Penal Substitution and the Pacifists

Isaiah 53:5 says that “He was crushed for our iniquities.” According to the ordinary and prevailing (evangelical) reading of this passage, what v. 5 expresses is this truth:

(R1)  Jesus was crushed as a punishment for our iniquities.

Call (R1) the “penal substitution” (PS) reading. According to Isaiah 53:6, the LORD has “laid upon” Jesus “the iniquity of us all.” According to (PS), Jesus Christ, in a marvellous act of grace and mercy, took the punishment for all of those sins—each and every one, both yours and mine—upon himself. For “it was the will of the LORD to crush him” (Isa 53:10) for our iniquities, so that we might be “saved by him from the wrath of God” (Rom 5:9).

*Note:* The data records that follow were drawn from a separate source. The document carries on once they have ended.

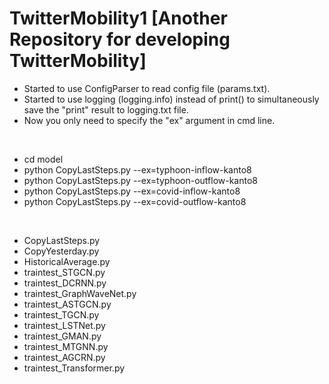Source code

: # TwitterMobility1 [Another Repository for developing TwitterMobility]
* Started to use ConfigParser to read config file (params.txt). 
* Started to use logging (logging.info) instead of print() to simultaneously save the "print" result to logging.txt file.
* Now you only need to specify the "ex" argument in cmd line.

<br>

* cd model
* python CopyLastSteps.py --ex=typhoon-inflow-kanto8
* python CopyLastSteps.py --ex=typhoon-outflow-kanto8
* python CopyLastSteps.py --ex=covid-inflow-kanto8
* python CopyLastSteps.py --ex=covid-outflow-kanto8

<br>

* CopyLastSteps.py
* CopyYesterday.py
* HistoricalAverage.py
* traintest_STGCN.py
* traintest_DCRNN.py
* traintest_GraphWaveNet.py
* traintest_ASTGCN.py
* traintest_TGCN.py
* traintest_LSTNet.py
* traintest_GMAN.py
* traintest_MTGNN.py
* traintest_AGCRN.py
* traintest_Transformer.py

Surely it is good news—unspeakably good—to find that the punishment due to us was actually borne by the “lamb without spot or blemish” (1 Pet 1:19), who “loved us and gave himself for us” (Eph 5:2). Glory!

In some evangelical quarters, however, this good news (while it might be news) is anything but good. Brian McLaren, Brian Zahn, and Greg Boyd (the 3B’s)–along with other emergent teachers–have all come to reject penal substitution as morally reprehensible. McLaren says it involves an “act of injustice”; Zahnd dubs it “divine sadism.” Not surprisingly, thinkers in this camp insist on a non-penal reading of Isaiah 53:5. Instead of saying that God himself crushes Jesus for our sins, they tell us that it is the Roman soldiers (perhaps in concert with the religious leaders) who did that. It is their collective wrath, the wrath of us all—not the Father’s—that was poured out on Jesus at the cross.

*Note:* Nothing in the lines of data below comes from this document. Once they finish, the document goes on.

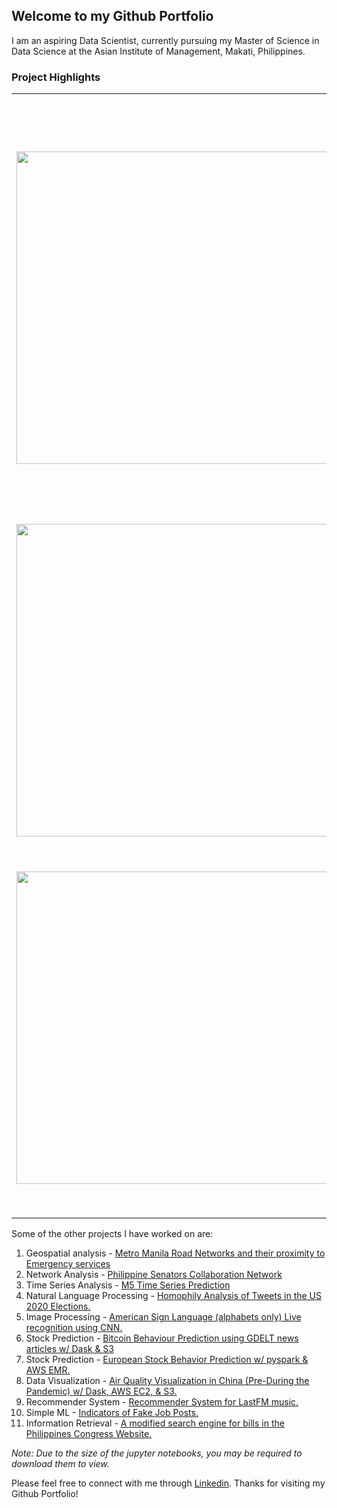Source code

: ## Welcome to my Github Portfolio

I am an aspiring Data Scientist, currently pursuing my Master of Science in Data Science at the Asian Institute of Management, Makati, Philippines. 

### Project Highlights

| | |
|-|-|
|<img src="https://user-images.githubusercontent.com/44531064/109926315-cf372580-7cfd-11eb-9ec7-ea67468dfb13.png" width=500>| **[Predicting Remaining Useful Life of Aeroplane Engine](https://github.com/nisnig/RUL-Predictive-Maintenance)**<br>The project aims to predict a machine breakdown before it happens. The accuracy is measured by how close the LSTM prediction is to the true breakdown. Machine Health is monitored with the help of multiple sensors and a potential failure curve is fit. The project uses the [Turbofan Engine Degradation Simulation Data Set](https://ti.arc.nasa.gov/tech/dash/groups/pcoe/prognostic-data-repository/#turbofan).|
|<img src="https://user-images.githubusercontent.com/44531064/109925346-9480bd80-7cfc-11eb-952b-a676be2b2273.png" width=500>| **[Masked Face Recognition](https://github.com/nisnig/Masked-Face-Recognition)**<br>The project successfully differentiates my teammates and I, with and without masks. We used a total of 100 images and built on existing face recognition models such as MTCNN and Facenet for the classification. The project may be used for security measures in organizations.|
|<img src="https://user-images.githubusercontent.com/44531064/109926775-4e2c5e00-7cfe-11eb-9d64-e5dbde754e46.png" width=500> | **[Loan Customer Segmentation and Price Optimization](https://github.com/nisnig/Price-Optimization-Model-for-E-loans)**<br>The project finds the optimum rates for multiple customer segments of a E-Car Loan company. I used non-linear programming to find the efficient frontier for each segment based on the risk of default, competitor rates, duration of loan, etc. to maximize the overall profit, resulting in a 100% increase.|

Some of the other projects I have worked on are:
1. Geospatial analysis - [Metro Manila Road Networks and their proximity to Emergency services](https://github.com/nisnig/Manila-Roads-Geospatial-Analysis)
2. Network Analysis - [Philippine Senators Collaboration Network](https://github.com/nisnig/Philippine-Senator-Collaboration-Network)
3. Time Series Analysis - [M5 Time Series Prediction](https://github.com/nisnig/M5-Time-series-predictions)
4. Natural Language Processing - [Homophily Analysis of Tweets in the US 2020 Elections.](https://github.com/nisnig/Homophily-Analysis-of-Tweets)
5. Image Processing - [American Sign Language (alphabets only) Live recognition using CNN.](https://github.com/nisnig/ASL-Recognition)
6. Stock Prediction - [Bitcoin Behaviour Prediction using GDELT news articles w/ Dask & S3](https://github.com/nisnig/Bitcoin-Fluctuation-Prediction-with-GDELT-News)
7. Stock Prediction - [European Stock Behavior Prediction w/ pyspark & AWS EMR.](https://github.com/nisnig/Eurostock-Prediction)
8. Data Visualization - [Air Quality Visualization in China (Pre-During the Pandemic) w/ Dask, AWS EC2, & S3.](https://github.com/nisnig/Air-Quality-trend-visualization)
9. Recommender System - [Recommender System for LastFM music.](https://github.com/nisnig/Recommender-system-LastFM)
10. Simple ML - [Indicators of Fake Job Posts.](https://github.com/May-nerd/ml1-final-project)
11. Information Retrieval - [A modified search engine for bills in the Philippines Congress Website.](https://github.com/May-nerd/dmw-ml-final-project)

*Note: Due to the size of the jupyter notebooks, you may be required to download them to view.*

Please feel free to connect with me through [Linkedin](https://www.linkedin.com/in/nisargnigam/). Thanks for visiting my Github Portfolio!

Unfortunately, this pacifist reading of 53:5 leads to perplexity if not outright falsehood. For consider: what pacifist emergents presumably want to say, in the first instance, is something like this:

(R2)  Jesus was crushed by the Romans as a consequence of our iniquities,

not as a punishment for them. Fair enough. Now (R2) is ambiguous. We can read it causally as follows:

(R2a)  Our iniquities caused the crushing of Jesus by the Romans,

which, if you pause to think about it, is strictly absurd. First, the “iniquity of us all” (past, present, and future) isn’t yet complete. There are future individuals—individuals not yet born—who will sin just like we ourselves have. To say that their forth-existing iniquities somehow (partially) causally brought about the Romans’ crucifixion of Jesus is to embrace a bizarre form of backwards causation. This is quite a metaphysical pill to swallow to avoid penal substitution, especially since that doctrine can be philosophically defended against 3B-like challenges (see here). Secondly, we should also note that the text doesn’t say that our sins retroactively caused Jesus’ crucifixion by the Romans. It says our sins were “laid upon” him by the Lord. It’s divine imputation that’s in view here, not backwards causation.

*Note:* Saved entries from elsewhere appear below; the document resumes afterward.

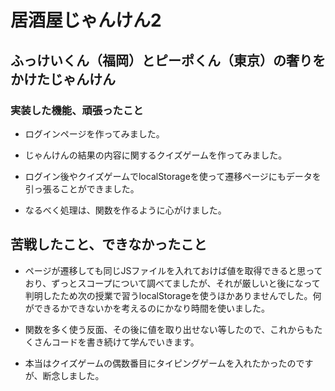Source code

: # 居酒屋じゃんけん2

## ふっけいくん（福岡）とピーポくん（東京）の奢りをかけたじゃんけん

### 実装した機能、頑張ったこと

- ログインページを作ってみました。

- じゃんけんの結果の内容に関するクイズゲームを作ってみました。

- ログイン後やクイズゲームでlocalStorageを使って遷移ページにもデータを引っ張ることができました。

- なるべく処理は、関数を作るように心がけました。

## 苦戦したこと、できなかったこと

- ページが遷移しても同じJSファイルを入れておけば値を取得できると思っており、ずっとスコープについて調べてましたが、それが厳しいと後になって判明したため次の授業で習うlocalStorageを使うほかありませんでした。何ができるかできないかを考えるのにかなり時間を使いました。

- 関数を多く使う反面、その後に値を取り出せない等したので、これからもたくさんコードを書き続けて学んでいきます。

- 本当はクイズゲームの偶数番目にタイピングゲームを入れたかったのですが、断念しました。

Still, there is another way of reading (R2). We can take ‘consequence’ in a logical sense, in which case (R2) expresses this claim:

(R2b)  Our iniquities are a sufficient condition for the Romans crushing Jesus.

But this can’t be right either. For there are possible worlds in which “the iniquity of us all” obtains and yet Jesus isn’t crucified by the Romans. Think, e.g., of a world with sin but no cross. There is nothing logically impossible in that. After all, it is only by an act of free (unnecessitated) grace that God has chosen to send his Son into the world to save sinners. Thus (R2b) is false.

There is, of course, a lot more to be said on this score. Even so, it does seem to me that the 3B’s—given their open disavowal of penal substitution—owe us far more by way of detailed fine-tuning of propositions and argumentation than they have hitherto provided. Just putting (R2) on the table in opposition to (R1) does very little. What we need from the B’s is a rigorous defense of (R2) in and of itself. As far as I’m aware, this has yet to be undertaken. The B’s are hereby invited to do so.